++++ Provided records
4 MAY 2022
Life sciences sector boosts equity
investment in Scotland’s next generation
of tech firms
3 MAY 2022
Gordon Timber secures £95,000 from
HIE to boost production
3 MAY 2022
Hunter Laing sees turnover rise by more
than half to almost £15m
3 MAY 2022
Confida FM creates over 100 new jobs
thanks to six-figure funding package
++++++++
++++ Provided records
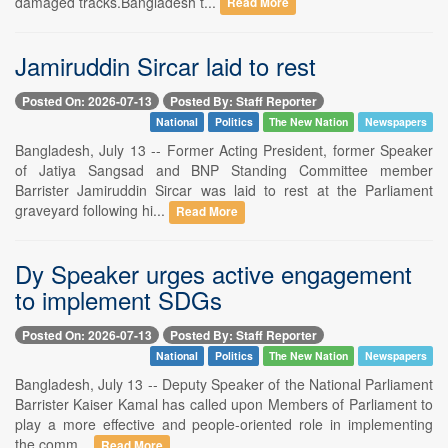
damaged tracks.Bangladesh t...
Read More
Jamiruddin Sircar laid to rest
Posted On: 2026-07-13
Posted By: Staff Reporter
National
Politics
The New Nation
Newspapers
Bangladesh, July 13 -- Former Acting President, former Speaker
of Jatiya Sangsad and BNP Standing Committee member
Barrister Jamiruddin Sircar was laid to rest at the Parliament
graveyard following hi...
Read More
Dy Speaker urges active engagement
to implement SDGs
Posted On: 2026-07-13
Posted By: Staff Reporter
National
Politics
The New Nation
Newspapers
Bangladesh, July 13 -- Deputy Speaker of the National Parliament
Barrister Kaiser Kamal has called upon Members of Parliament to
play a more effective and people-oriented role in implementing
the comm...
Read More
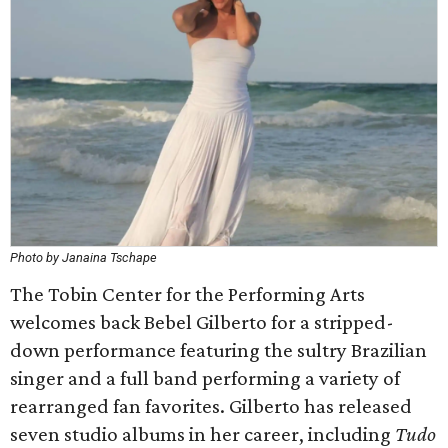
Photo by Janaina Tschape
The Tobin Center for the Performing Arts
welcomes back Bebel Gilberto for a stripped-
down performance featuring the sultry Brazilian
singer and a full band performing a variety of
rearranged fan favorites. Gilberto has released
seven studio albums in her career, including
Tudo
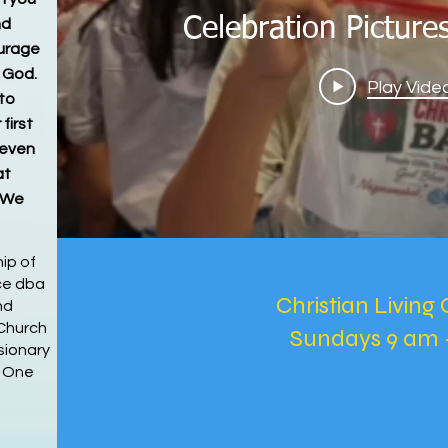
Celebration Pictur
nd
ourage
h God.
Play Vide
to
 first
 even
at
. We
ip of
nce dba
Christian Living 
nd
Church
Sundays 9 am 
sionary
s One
++++++++
++++ Provided records
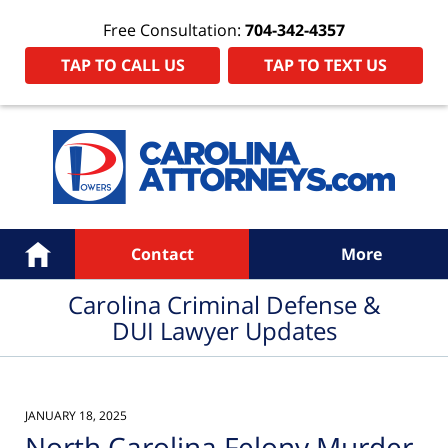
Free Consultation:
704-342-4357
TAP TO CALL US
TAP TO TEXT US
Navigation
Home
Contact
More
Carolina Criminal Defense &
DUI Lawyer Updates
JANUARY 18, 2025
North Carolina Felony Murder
++++++++
#### Work item:
In the listing above, how many lines include the string "Jamiruddin"? Reply with the number alone.

#### Result for this task:
2